Le prime testimonianze scritte di epoca medioevale risalgono all'incirca all'anno
1000 d.C. e sono di provenienza iberica. Ciò non deve stupire, dato che proprio
qui fu più forte l'influenza degli arabi. Negli anni successivi il gioco si
diffuse straordinariamente anche fra i ceti più elevati, tanto che la destrezza
in questo gioco era una delle probitas (virtù) che distinguevano il
vero cavaliere.
Tantissimi poemi del periodo medievale citano gli scacchi nei loro versi, alcuni
addirittura giungono a farne l'argomento unico della composizione letteraria,
come per esempio il francese Les échecs amoureux, composto da ben 30060
versi!
Famoso divenne pure il trattato Liber de moribus hominum et officiis nobilium
super ludo scachorum di frate Jacopo da Cassole dell'ordine dei Domenicani,
morto verso il 1325. In esso gli scacchi sono usati come fonte di ammaestramenti
morali.
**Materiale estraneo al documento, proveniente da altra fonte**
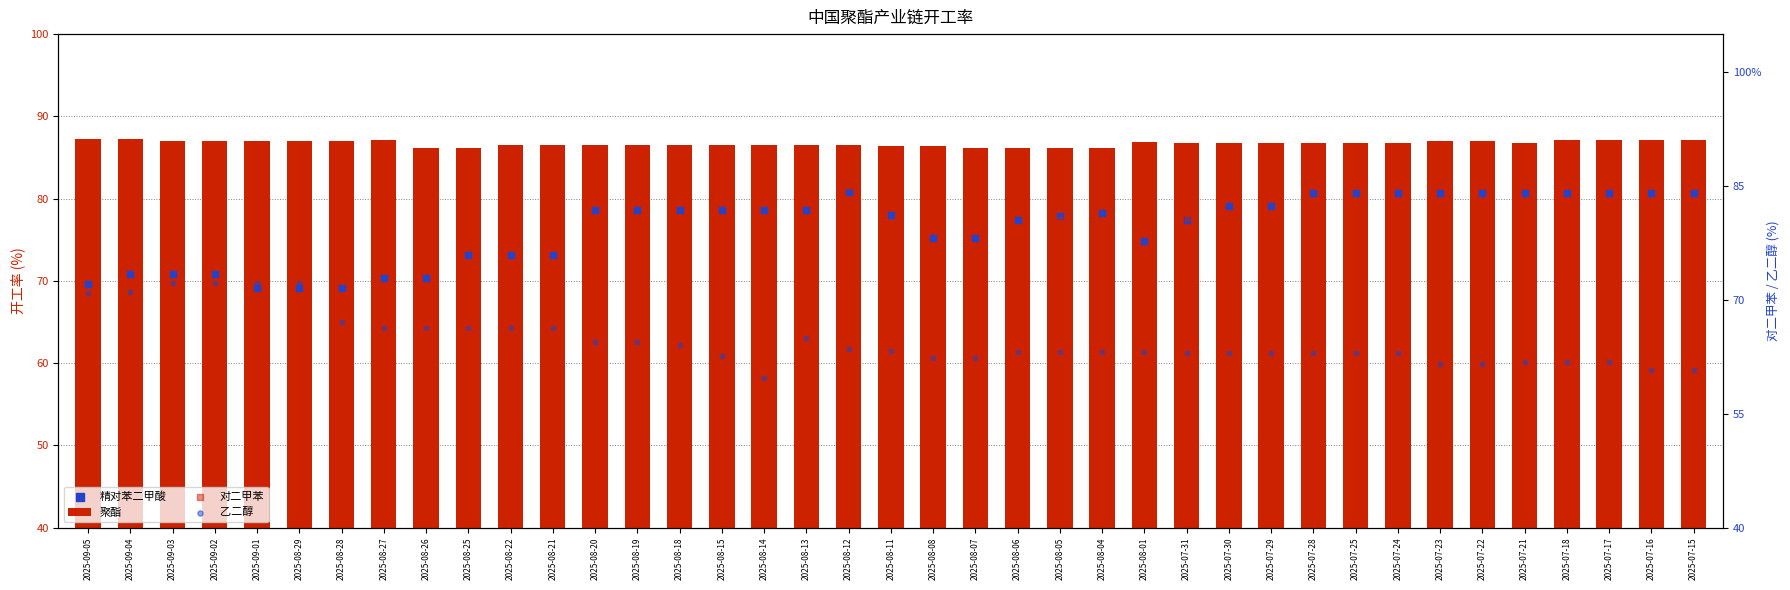

What is the total value across all series at 2025-08-20?

314.7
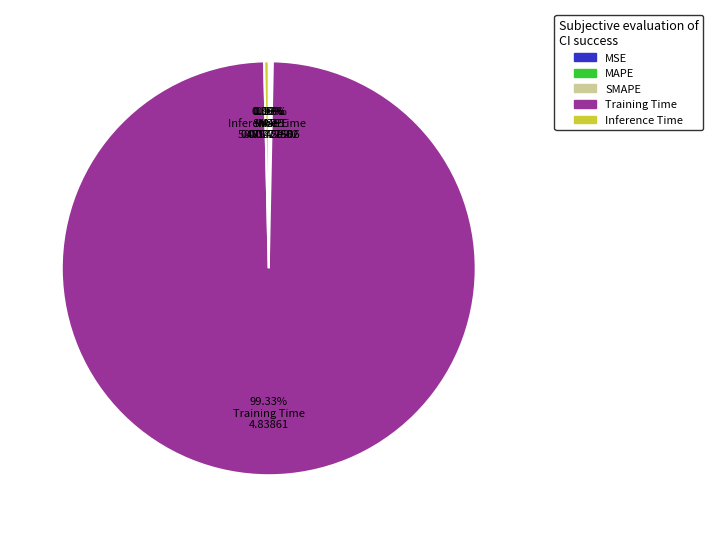

Does any single category account for the majority?

Yes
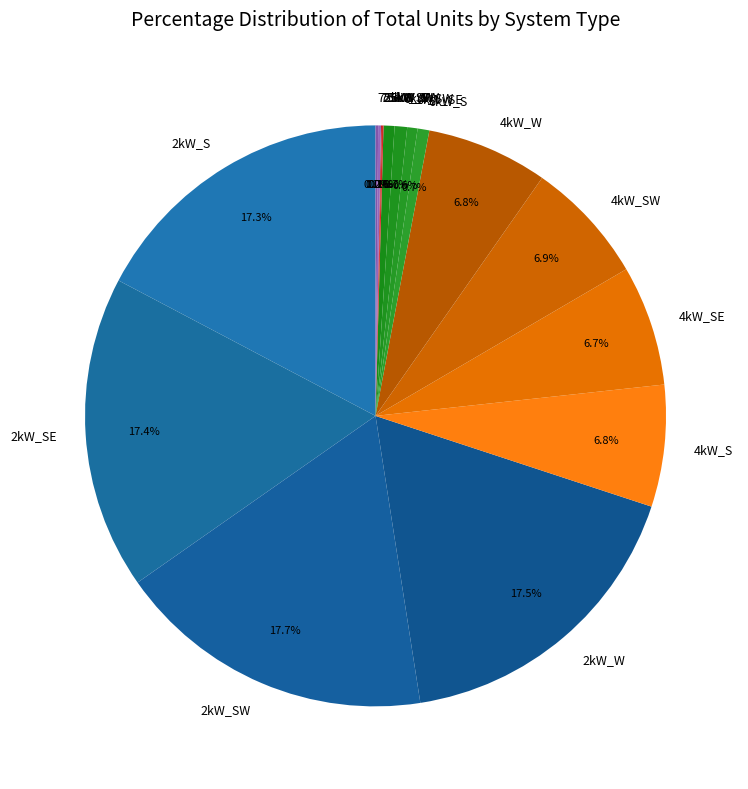

True or false: 4kW_SE accounts for 15% of the total.

False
Fu grazie a quest'opera che il gioco degli scacchi uscì dal grave limbo
in cui era precipitato dopo la proibizione di giocare con esso promulgata da
Papa Alessandro II verso la fine del XI secolo. La causa dell'editto papale
fu probabilmente una lettera, datata 1061, scrittagli da Pier Damiani, cardinale
di Ostia, nella quale l'alto prelato condannava gli scacchi come gioco d'azzardo.
Il malinteso era nato dal fatto che molti giocatori dell'epoca, per rendere
il gioco più eccitante, avevano inserito l'uso dei dadi per determinare quale
mossa si dovesse compiere, snaturando in tal modo le regole originali ed avvicinando
il gioco praticato più al latrunculorum lusus dei legionari romani
che non agli scacchi come li conosciamo oggi.
I primi veri e propri trattati scacchistici, cioè
manoscritti sulle regole e tecniche di gioco, ebbero invero come unico argomento
la problemistica, ovvero la risoluzione di posizioni precostituite di pezzi
sulla scacchiera che potevano portare alla vittoria od al pareggio di uno dei
due schieramenti solo attraverso difficili e nascoste sequenze di mosse. Frequentemente
tali posizioni, detti partiti, divenivano la base di scommesse fra
giocatori.
Nella fattispecie importanti e celebri sono i codici miniati Bonus Socius
e Civis Bononiae. Un esemplare del primo codice è conservato nella
Biblioteca nazionale di Firenze e riporta su pagine in pergamena ben 194 problemi
scacchistici, insieme a problemi di tavola reale e telamolino (giochi diffusi
in epoca medievale). Da notare comunque che la risoluzione di questi problemi
spesso non rispetta le regole attuali del gioco degli scacchi, poichè allora
esse erano abbastanza diverse (per esempio, un giocatore rimasto col solo Re
era considerato perdente, anche se l'avversario non poteva dargli scacco matto).
Altro codice miniato importantissimo è il Tractatus partitorum Schachorum
Tabularum et Merelorum Scriptus anno 1454, rinvenuto soltanto nel 1950
alla Biblioteca Estense di Modena. Il codice consiste di 347 fogli finemente
decorati, ma purtroppo ne è sconosciuto l'autore. Il fatto importante però è
che le soluzioni sono riportate a tratti sia in latino che in antico volgare,
lasciando sottintendere una vasta diffusione del gioco in ogni ceto sociale
e culturale.
Il trattato dell'Estense costituisce la maggiore raccolta di problemi scacchistici
(in totale 533) giunta a noi fino ad oggi.